We study a Hebrew book-written by Hebrews; we serve a Hebrew Lord-who had Hebrew disciples; we desire to follow the first century church-which was first predominately Hebrew; and through Christ, we are grafted into a Hebrew family! It makes sense to study the Hebrew culture.
To fully comprehend our Christian faith, we should know about this fascinating heritage.
This is a refreshing, new, exciting way to view the Bible! Much of the Bible is mysterious to most Americans. The perplexing phrases, puzzling actions, the sometimes difficult-to-understand words of Jesus, unconventional holidays, and parables are only understood with an awareness of the Hebrew culture.
Celebrating the feasts is not works nor a way to earn a way to heaven. We are obeying Deuteronomy 6 teaching our children God’s ways.
Hanukkah is not one of the seven God appointed Feast, it is a Jewish appointed feast to remember a miracle. Jesus observed Hanukkah.
How to Celebrate Hanukkah
If you decide to celebrate Hanukkah in your home you’ll need a menorah, available here (proceeds go to support Israeli families!)
Beautiful multi-colored Israeli-made candles are available for those who light menorahs. Any library or bookstore should have a good selection of illustrated books telling the story of Hanukkah for children.
Have festive meals for the eight days, say silent prayer three times a day and each night while lighting the menorah, talk to your children about Jesus being the light.
- Blessed are you, Lord our God, King of the universe, who has sanctified us by His commandments, and has commanded us to kindle the lights of Chanukah.
- Blessed are you, Lord our God, King of the universe, who wrought miracles for our fathers in days of old, at this season.
- The following blessing is said only on the first evening (or the first time one kindles the lights this Chanukah):Blessed are you, Lord our God, King of the universe, who has kept us alive, and has preserved us, and enabled us to reach this season.
After Kindling the Lights the Hallalu is Recited.
“We kindle these lights (to commemorate) the saving acts, miracles and wonders which You have performed for our forefathers, in those days at this time, through Your holy kohanim.
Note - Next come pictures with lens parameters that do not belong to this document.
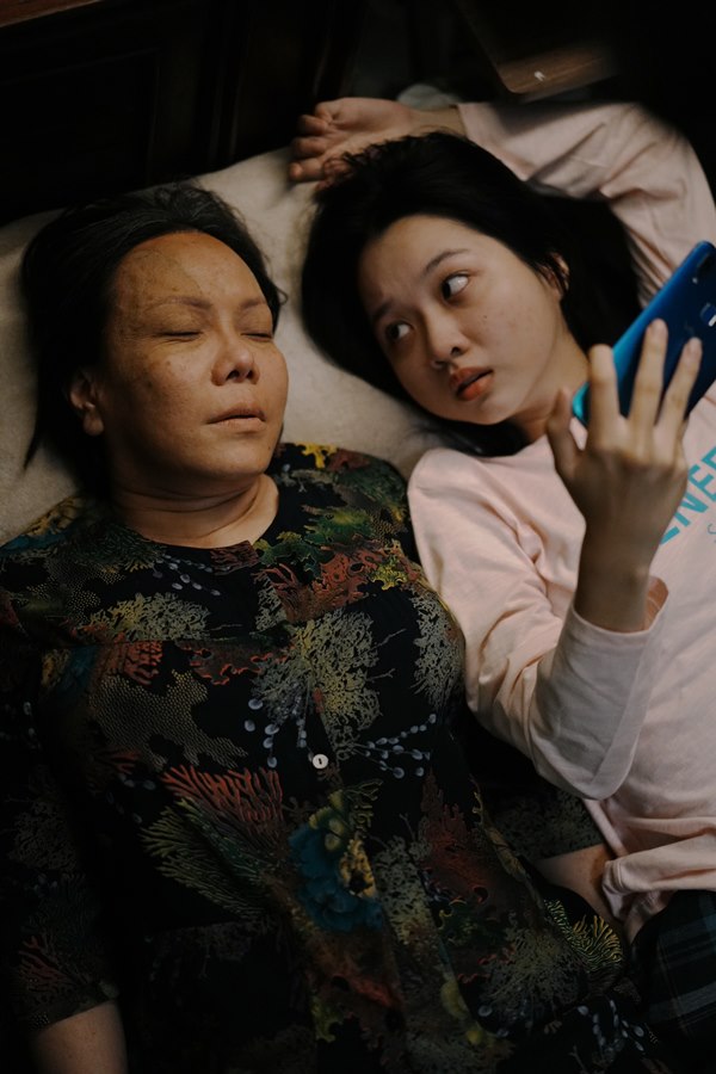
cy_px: 537
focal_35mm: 55
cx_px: 358
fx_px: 1641
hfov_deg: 24.6
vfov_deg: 36.2
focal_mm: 55
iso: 3200
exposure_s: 1/100
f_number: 1.8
Throughout the eight days of Chanukah, these lights are sacred, and we are not permitted to make use of them, but only to look at them, in order to offer thanks and praise to Your great Name for Your miracles, for Your wonders and for Your salvations.”
Hanukkah is not considered sacred, so all work is allowed during the eight-day period except for the weekly Sabbath.
Gift giving on each of the eight nights is an American tradition that probably came from the pressures American Jews faced from their children missing Christmas. If you’d like to give a small gift each night, or a large gift the first or last night of Hanukkah, it is up to your family. Create your own family tradition.
Each night read verses about the light, the commentary, and talk of the different symbolism of Jesus.